● Description of the task
Where the word "addr" appears in a line below, copy the whole line.
━━━━━ Data to use
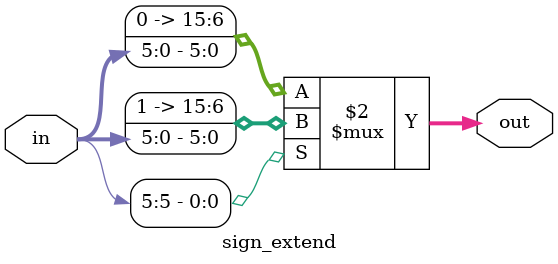
<source format=v>

module sign_extend(in, out);
  input [5:0] in;
  output [15:0] out;
  wire [9:0] sgn;
  assign out = (in[5] == 1'b0) ? {10'b0, in} : {10'b1111111111, in};
endmodule

</source>
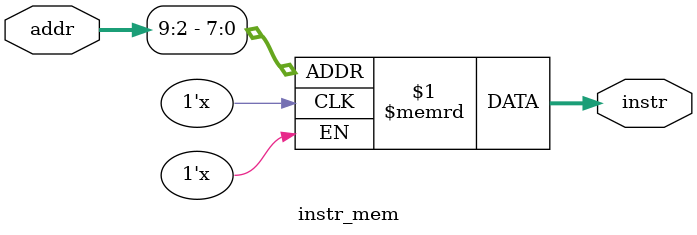
<source format=sv>
`timescale 1ns/1ps

module instr_mem (
    input  logic [31:0] addr,
    output logic [31:0] instr
);

    logic [31:0] mem [0:255];  // 256 words = 1KB

    // Word-aligned access
    assign instr = mem[addr[9:2]];

endmodule

</source>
━━━━━━━━━━
● Exercise result
    input  logic [31:0] addr,
    assign instr = mem[addr[9:2]];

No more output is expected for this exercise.